Initially we used the approach described above, but, since we do expect an even higher value for every thread, it is possible to have in the same warp the thread B > C > A (thread B has the highest value and thread C has a value higher than A). I'm not sure but the atomicExch can be executed in another thread order than the atomicMax was (is that correct?), so we tried a critical section, but it led to a deadlock. After all the solutions bellow seems to work.

Is there a better way or there is any issue in the following code?

__device__ int atomicMaxCAS(int* addressMax, int valMax, int* addressCAS, int valCas) {
        int oldCas = *addressCAS, assumedCas;
        int oldMax = *addressMax, assumedMax;
        do {
            assumedCas = oldCas;
            assumedMax = oldMax;
            oldMax = atomicMax(addressMax, valMax);
            if (oldMax < valMax) oldCas = atomicCAS(addressCAS, assumedCas, valCas);
        } while (assumedCas != oldCas || assumedMax != oldMax);
        return (oldMax);
    }

Thanks in advance! I was able to start writing CUDA due to all this posts about!

there is any issue in the following code?

Yes, you can't use two atomics like that and expect coherent results. You have set up a possible race condition.

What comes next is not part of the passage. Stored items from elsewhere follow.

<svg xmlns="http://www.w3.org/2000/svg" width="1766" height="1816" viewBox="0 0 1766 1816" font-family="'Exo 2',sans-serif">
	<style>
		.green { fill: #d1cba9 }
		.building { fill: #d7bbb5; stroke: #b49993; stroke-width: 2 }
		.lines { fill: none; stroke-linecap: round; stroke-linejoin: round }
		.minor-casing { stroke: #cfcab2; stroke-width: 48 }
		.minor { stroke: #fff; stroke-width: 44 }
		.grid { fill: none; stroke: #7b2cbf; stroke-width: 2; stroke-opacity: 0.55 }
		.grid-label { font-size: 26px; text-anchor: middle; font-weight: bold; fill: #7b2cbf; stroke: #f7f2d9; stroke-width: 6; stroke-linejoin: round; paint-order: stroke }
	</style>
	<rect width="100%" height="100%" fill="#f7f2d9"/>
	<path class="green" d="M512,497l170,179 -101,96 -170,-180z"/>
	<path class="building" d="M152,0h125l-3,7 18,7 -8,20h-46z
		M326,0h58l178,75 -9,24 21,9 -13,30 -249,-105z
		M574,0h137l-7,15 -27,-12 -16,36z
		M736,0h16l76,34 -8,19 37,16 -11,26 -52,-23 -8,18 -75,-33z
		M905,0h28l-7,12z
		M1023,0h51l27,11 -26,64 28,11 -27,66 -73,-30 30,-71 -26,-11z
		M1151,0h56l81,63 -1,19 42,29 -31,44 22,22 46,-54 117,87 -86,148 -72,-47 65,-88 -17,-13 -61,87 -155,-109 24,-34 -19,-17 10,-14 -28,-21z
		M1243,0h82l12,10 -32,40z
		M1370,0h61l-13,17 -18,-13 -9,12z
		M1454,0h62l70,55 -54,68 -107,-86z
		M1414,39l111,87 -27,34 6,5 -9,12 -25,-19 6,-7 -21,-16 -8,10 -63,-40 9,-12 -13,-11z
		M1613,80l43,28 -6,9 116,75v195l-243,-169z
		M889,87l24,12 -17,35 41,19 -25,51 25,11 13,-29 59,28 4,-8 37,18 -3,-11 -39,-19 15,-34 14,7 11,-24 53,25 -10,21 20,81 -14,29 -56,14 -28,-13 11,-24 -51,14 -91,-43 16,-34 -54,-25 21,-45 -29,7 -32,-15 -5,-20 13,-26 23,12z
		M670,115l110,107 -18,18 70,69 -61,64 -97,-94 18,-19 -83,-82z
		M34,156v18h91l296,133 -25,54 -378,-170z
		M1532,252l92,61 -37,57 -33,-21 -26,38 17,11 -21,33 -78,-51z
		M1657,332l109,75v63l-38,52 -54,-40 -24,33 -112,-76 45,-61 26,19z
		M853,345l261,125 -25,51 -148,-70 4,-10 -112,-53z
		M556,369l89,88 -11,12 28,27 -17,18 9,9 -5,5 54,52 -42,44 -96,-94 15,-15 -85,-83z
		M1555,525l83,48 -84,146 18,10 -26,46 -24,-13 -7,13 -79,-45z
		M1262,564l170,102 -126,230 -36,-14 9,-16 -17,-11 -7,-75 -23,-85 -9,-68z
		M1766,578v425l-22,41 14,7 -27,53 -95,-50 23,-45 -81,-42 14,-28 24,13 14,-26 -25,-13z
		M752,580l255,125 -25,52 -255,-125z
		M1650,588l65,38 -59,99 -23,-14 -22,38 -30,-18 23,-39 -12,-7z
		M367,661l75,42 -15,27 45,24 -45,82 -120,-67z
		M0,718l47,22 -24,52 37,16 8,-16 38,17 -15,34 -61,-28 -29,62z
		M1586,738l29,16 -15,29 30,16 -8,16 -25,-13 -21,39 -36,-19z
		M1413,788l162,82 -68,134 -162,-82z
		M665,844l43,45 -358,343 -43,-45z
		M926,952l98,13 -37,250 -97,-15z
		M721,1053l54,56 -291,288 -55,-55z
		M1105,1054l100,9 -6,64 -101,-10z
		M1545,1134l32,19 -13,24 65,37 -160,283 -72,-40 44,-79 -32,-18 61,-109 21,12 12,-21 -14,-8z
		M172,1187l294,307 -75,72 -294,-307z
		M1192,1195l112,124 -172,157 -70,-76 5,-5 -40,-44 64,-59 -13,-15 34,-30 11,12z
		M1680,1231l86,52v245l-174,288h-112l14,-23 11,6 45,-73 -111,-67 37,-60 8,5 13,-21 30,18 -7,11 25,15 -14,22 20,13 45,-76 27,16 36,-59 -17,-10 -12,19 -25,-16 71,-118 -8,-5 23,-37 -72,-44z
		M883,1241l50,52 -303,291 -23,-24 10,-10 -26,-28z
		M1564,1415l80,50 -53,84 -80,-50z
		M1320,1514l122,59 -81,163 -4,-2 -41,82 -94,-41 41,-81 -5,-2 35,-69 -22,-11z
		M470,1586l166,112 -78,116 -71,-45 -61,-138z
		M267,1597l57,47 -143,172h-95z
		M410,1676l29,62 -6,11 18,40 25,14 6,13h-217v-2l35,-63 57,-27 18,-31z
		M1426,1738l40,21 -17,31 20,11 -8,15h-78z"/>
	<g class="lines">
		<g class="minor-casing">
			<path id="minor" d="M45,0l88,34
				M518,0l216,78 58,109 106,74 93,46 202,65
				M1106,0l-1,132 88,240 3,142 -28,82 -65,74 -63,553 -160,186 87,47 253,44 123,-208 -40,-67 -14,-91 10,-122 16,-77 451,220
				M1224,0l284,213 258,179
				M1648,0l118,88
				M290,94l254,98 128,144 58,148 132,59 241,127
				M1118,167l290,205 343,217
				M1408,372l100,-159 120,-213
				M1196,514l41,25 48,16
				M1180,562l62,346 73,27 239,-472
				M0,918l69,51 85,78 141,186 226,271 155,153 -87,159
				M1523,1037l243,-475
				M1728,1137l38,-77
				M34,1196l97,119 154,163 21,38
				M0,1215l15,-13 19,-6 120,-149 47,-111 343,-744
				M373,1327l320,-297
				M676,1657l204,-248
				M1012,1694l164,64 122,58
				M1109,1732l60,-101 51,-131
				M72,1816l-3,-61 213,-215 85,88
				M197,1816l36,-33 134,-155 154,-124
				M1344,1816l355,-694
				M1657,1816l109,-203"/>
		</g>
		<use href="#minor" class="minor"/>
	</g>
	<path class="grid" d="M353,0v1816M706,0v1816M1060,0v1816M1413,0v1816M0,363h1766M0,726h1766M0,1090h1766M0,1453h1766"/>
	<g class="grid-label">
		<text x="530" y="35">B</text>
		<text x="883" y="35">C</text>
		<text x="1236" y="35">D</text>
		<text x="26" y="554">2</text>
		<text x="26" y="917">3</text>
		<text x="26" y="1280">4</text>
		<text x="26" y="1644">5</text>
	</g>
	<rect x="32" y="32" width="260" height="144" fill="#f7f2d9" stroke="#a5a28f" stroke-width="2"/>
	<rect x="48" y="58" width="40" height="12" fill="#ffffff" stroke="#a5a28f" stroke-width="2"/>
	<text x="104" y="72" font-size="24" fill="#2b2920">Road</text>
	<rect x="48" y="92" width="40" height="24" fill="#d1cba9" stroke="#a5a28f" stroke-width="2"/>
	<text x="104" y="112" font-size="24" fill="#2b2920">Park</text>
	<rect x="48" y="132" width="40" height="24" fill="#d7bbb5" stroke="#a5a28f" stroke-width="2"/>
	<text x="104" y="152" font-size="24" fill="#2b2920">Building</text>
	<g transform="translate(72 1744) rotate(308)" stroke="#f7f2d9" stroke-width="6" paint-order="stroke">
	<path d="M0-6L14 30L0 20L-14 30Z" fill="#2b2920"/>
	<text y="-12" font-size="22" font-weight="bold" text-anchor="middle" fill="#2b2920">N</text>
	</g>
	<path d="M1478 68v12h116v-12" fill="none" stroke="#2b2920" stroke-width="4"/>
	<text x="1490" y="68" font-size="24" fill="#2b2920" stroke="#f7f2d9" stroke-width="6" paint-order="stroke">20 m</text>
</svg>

Suppose thread A does the atomicMax and replaces the old value with 100. Then thread B does the atomicMax and replaces the 100 value with 110. Then suppose thread B does the atomicCAS, and replaces its index. Then thread A does the atomicCAS, and replaces thread B index with thread A index. You now have a max value of 110 with an index corresponding to thread A.

Even within a single warp, there is no stated order of execution of atomic operations.

Is there a better way?

1. since your values are both 32-bit quantities, you might be interested in using a custom 64-bit atomic operation like this to update a value and an index at the same time, atomically.

2. For large scale usage (lots of threads) you may want to explore a classical paraellel reduction. There are questions here on the CUDA tag such as this one and this one that discuss how to do an index+value reduction.

Global atomics on Kepler are pretty fast, so depending on your exact code and reduction "density" a global atomic reduction might not be a big problem performance-wise.